The setup’s good for a few jokes — and writing duo Cinco Paul and Ken Daurio keep ’em coming at a steady pace — but it’s clear that much of this reformed villain’s talents are going untapped. That’s where secret agent Lucy Wilde comes in. Voiced by Kristen Wiig but behaving like an elastic version of that googly eyed pitch gal from the Progressive Insurance spots, Lucy represents an organization called the Anti-Villain League that seeks to recruit Gru.
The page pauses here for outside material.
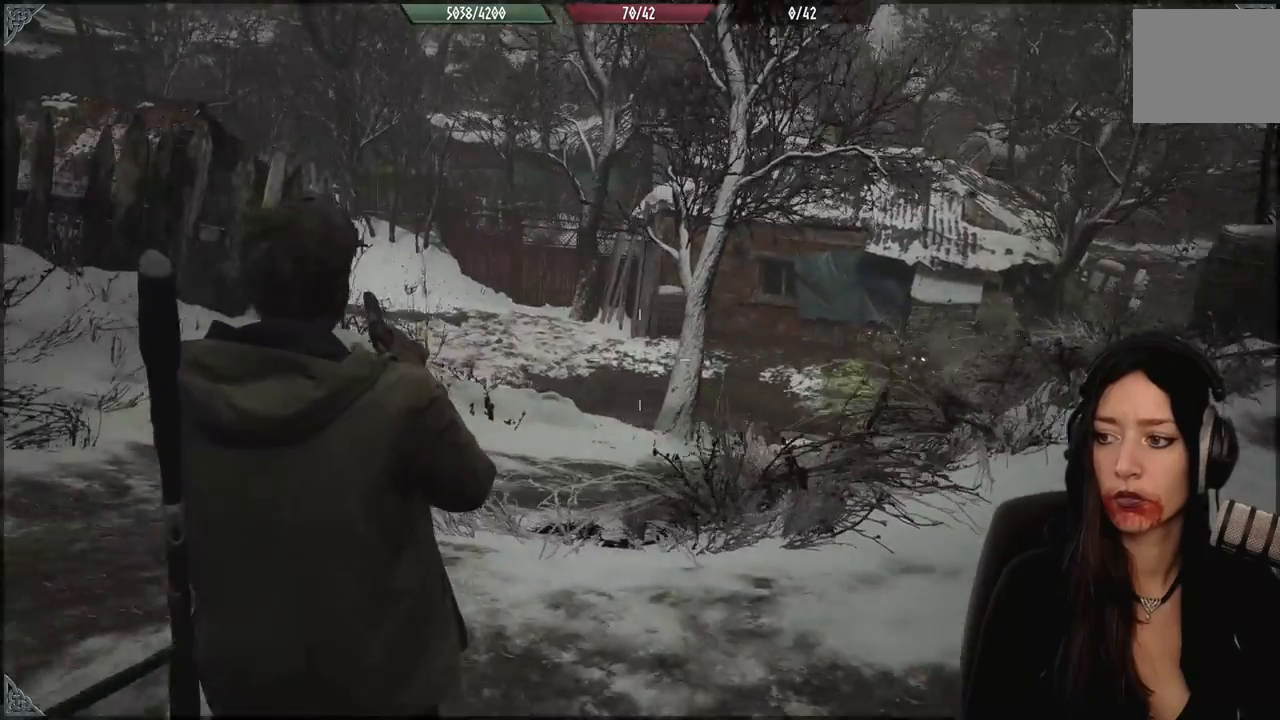
{"dt_ms": 500, "buttons": [], "left_stick": "left", "right_stick": "right", "events": [[283, "right_stick", "right"]]}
Tall and gangly with a massive schnoz, Lucy is not just Gru’s equal in nearly every way, but obviously his romantic match as well — a position the script not-so-subtly suggests is vacant as early as Gru’s first scene. In fact, while the pic goes out of its way to concoct an elaborate plot involving a top-secret transmutation serum stolen from the Arctic Circle and stashed somewhere in a shopping mall, the unnecessarily complicated scenario clearly serves to bring this odd couple together.
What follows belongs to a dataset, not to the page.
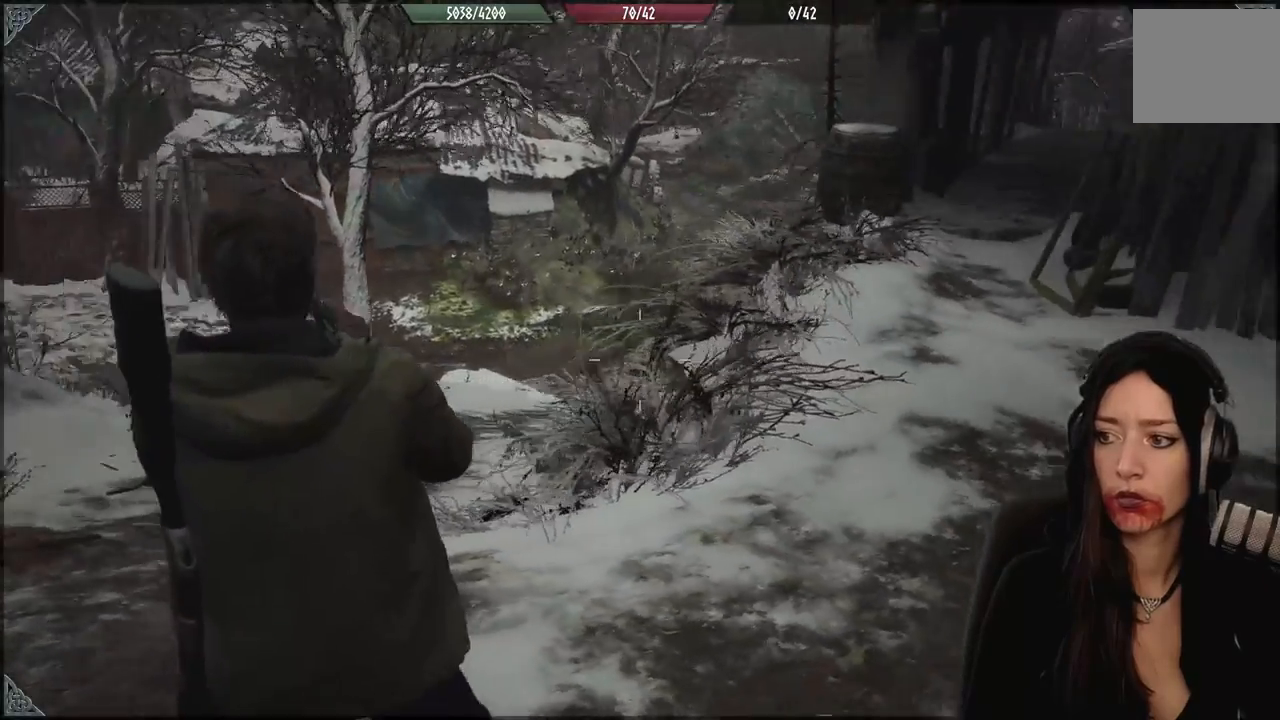
{"dt_ms": 500, "buttons": [], "left_stick": "right", "right_stick": "right", "events": [[283, "left_stick", "right"]]}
This storyline also cleverly satisfies a second objective: devising an expanded role for the Minions without letting the little yellow scene-stealers completely abscond with the show. After all, the Minions have a feature of their own in the works (a fact the film rather obnoxiously reminds during an end-credits “audition” sequence that severely tests one’s tolerance for these overly slapsticky buggers), which no doubt explains the modest attempts to distinguish between their personalities here.
Whereas so much CG animation loses sight of — or in some cases, outright rejects — its connection to the classic hand-drawn cartoon tradition, the Illumination Mac Guff-made “Despicable Me” franchise fully embraces the loony design, zany humor and impossible physics pioneered by Hanna-Barbera, Friz Freleng and Chuck Jones. The result may lack DreamWorks’ visual wow factor or the rich emotional connection Pixar consistently achieves, but it never forgets to have fun, putting amusement as its highest priority.
Renaud and Coffin fully commit to this oddly old-fashioned agenda, presenting a world where a top-heavy hunchback on spindly little legs can be twisted into pretzels when the situation demands. Their playful attitude extends to the voices, which account for much of the pic’s appeal. That certainly goes for the Minions (whom the helmers perform themselves, adding a hilarious form of nonsense-singing to their repertoire), and for such new additions as Ken Jeong, Steve Coogan and Benjamin Bratt.
Bratt reportedly came aboard as a last-minute substitution for Al Pacino, though you’d never guess he wasn’t the filmmakers’ first choice for the role of El Macho, the swarthy lead suspect in Gru’s undercover investigation into the theft of the serum. Like Gru, El Macho is a former villain whom fatherhood has forced into a lower-profile existence — in his case, managing a Mexican restaurant at the mall.
Meanwhile with Gru distracted by his own budding romance, eldest daughter Margo (Miranda Cosgrove) falls for El Macho’s hipster son, Antonio (Moises Arias), severely compromising Gru’s objectivity in the case. Parents who’ve sat through enough recent studio toons will surely appreciate the way “Despicable Me 2” divides its allegiance evenly between the grown-up and kid characters, rather than pandering to the youngsters.
Taking advantage of the 3D format and Pharrell Williams’ funky theme, the creative team keeps things moving, although certain story threads remain unresolved amid the toon’s rush to entertain. Along the way, the pic ditches the mall location and abandons Gru and Lucy’s cupcake-making cover stories, (correctly) assuming that Minion cover versions of “I Swear” and “YMCA” will excuse the fact the endeavor lacks a proper ending.